Auch beruflich hat sich bei mir in dieser Zeit viel getan. Ich habe ja vom Journalismus zum Pfarrberuf gewechselt. Das sind ganz andere Herausforderungen. Der Pfarrer kann sich nicht hinter einer äusserlichen Berufskompetenz verstecken. Er steht immer wieder vor Menschen, und die spüren, was er ausstrahlt. Seine Persönlichkeit gehört mit zu seinem Arbeitsinstrument. Nun kann man seine Persönlichkeit nicht machen, aber man kann in den Herausforderungen wachsen, mit allen Rückschlagen und Niederlagen, die dazu gehören.

Wie wächst man im Leben?
Das Wachsen geschieht aber selten kontinuierlich, so dass wir immer souveräner würden. Gerade wenn wir uns stark fühlen, wartet ein Rückschlag oft um die Ecke. Denn dann fühlen wir uns stark genug, etwas an uns herankommen zu lassen, dem wir vorher immer aus dem Weg gingen. Und wenn das Neue, Unbekannte, Grosse dann kommt, dann kommen auch wieder Zweifel und Unsicherheit – zu Ende ist es mit der Souveränität, bis auch diese Lebensaufgabe wieder eine Antwort findet. So habe ich in den vergangenen Jahren vieles gelernt, viele Ängste ausgekostet und abgelegt. Ich war in allen Auseinandersetzungen intensiv dabei. Aber wie es vor sich ging, dass ich da wieder raus kam: ich weiss es nicht.

Und ich denke, das gilt auch für die Sorgen, die wir uns heute machen: Wir werden wieder daraus auftauchen, auch wenn wir heute noch nicht wissen, wie das vor sich geht. Was am Schluss hinter all diesen Herausforderungen steht, ist nicht eine Rezeptsammlung, wie man’s machen muss.
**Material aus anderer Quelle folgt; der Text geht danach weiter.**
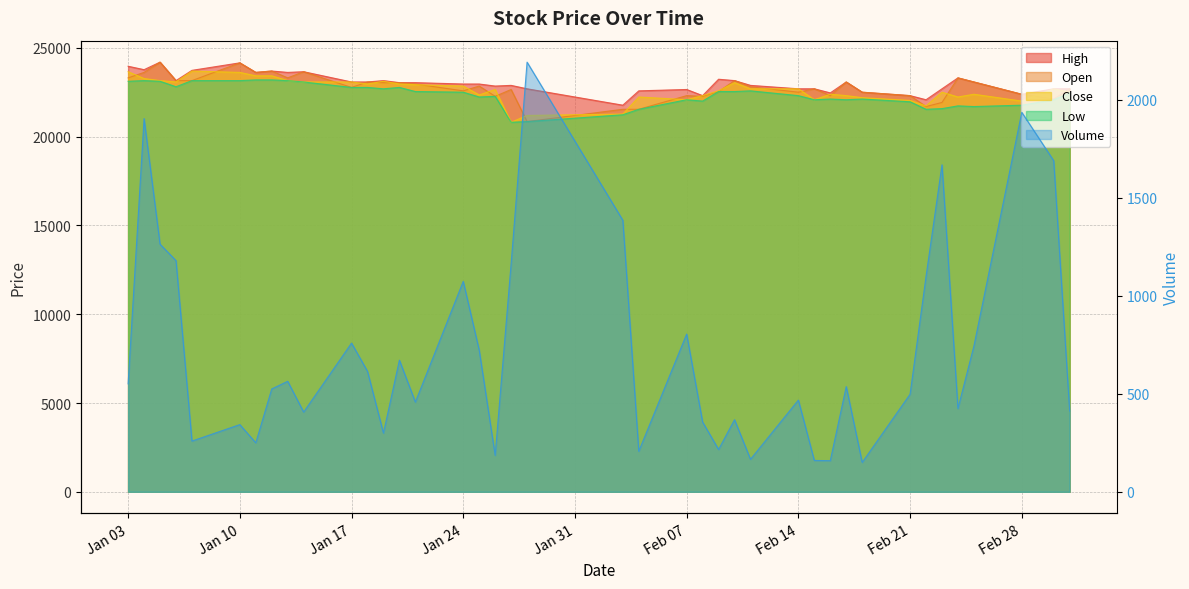

How many interior local valleys does the Volume series have?

12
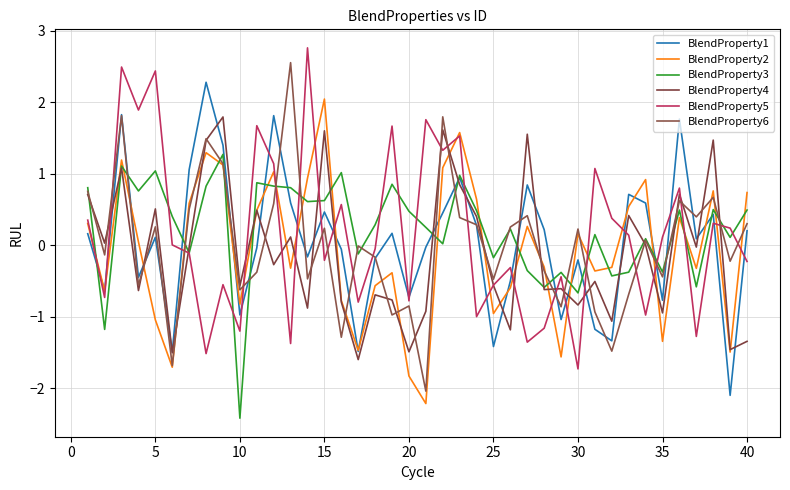

Is this an area chart (filled region under the line)?

No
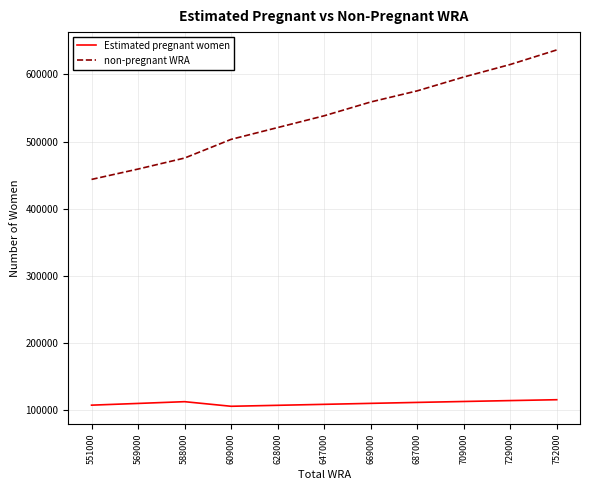

Which category has the lowest value in the non-pregnant WRA series?

551000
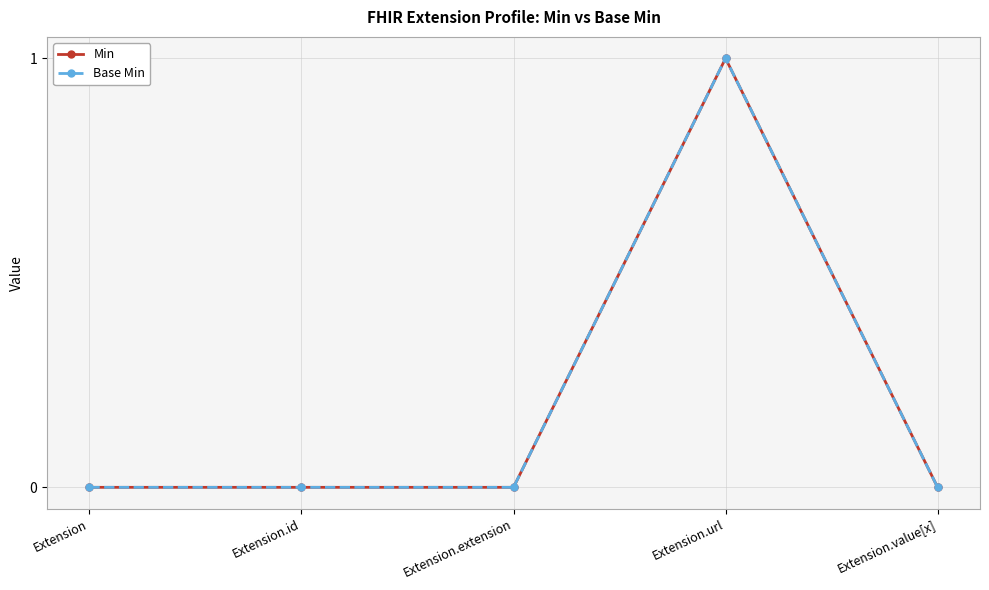

Is this an area chart (filled region under the line)?

No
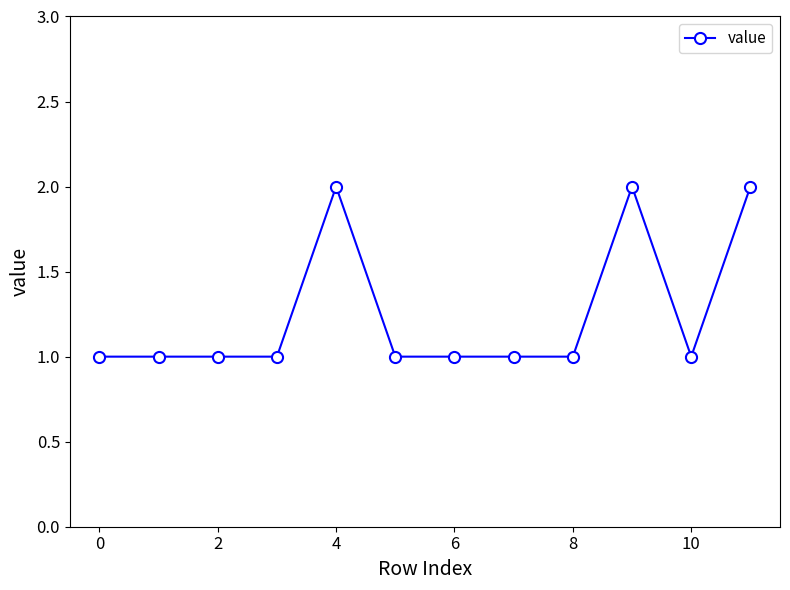

What is the value of the 7th point from the left?

1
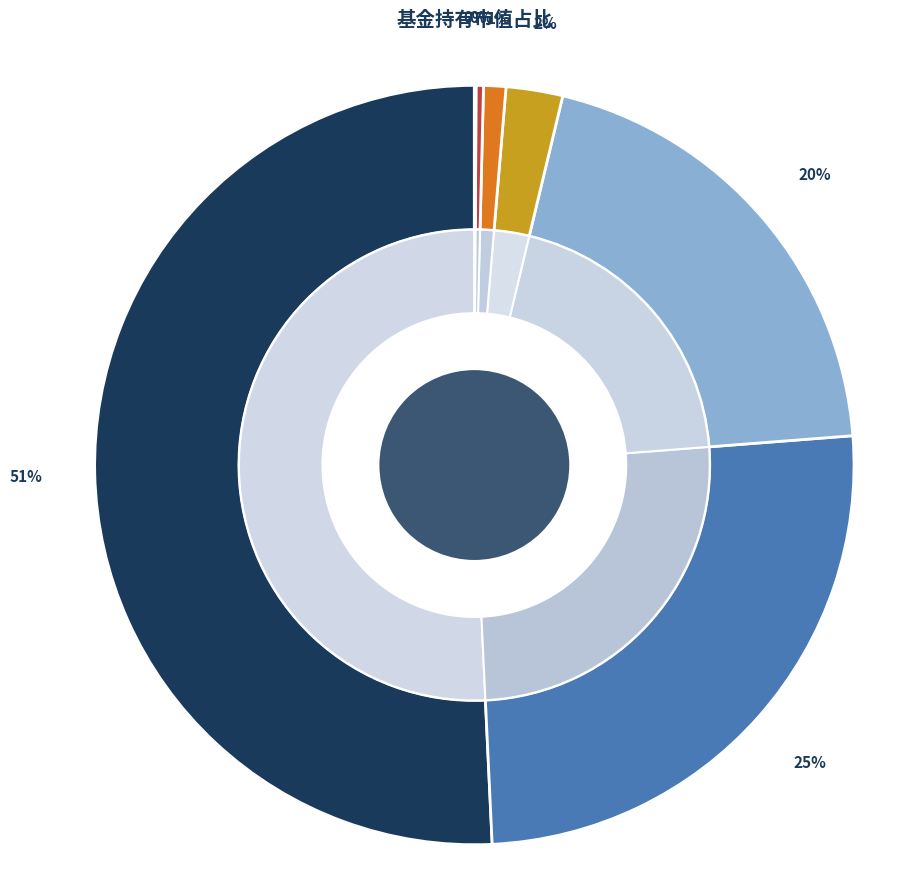

To the nearest percent, what is the average slice percentage?

14%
Mit Rezepten getraut sich keiner auf einen schwierigen Weg. Es ist ein Vertrauen, das schwer in Worte zu fassen ist, das uns aber auch dann noch begleitet, wenn alle Rezepte versagen. Vielleicht können es diese Worte zum Ausdruck bringen:

„Wenn der Herr wendet unser Geschick, da sind wir wie Träumende.
Da ist unser Mund voll Lachens und unsere Zunge voll Jubels.
Da spricht man unter den Völkern: der Herr hat Grosses an ihnen getan.
Ja, der Herr hat Grosses an uns getan, darum sind wir fröhlich.“ (Ps 126).

(Aus dem Buch „Geborenwerden, wachsen und reifen, Notizen 1992 – 1998.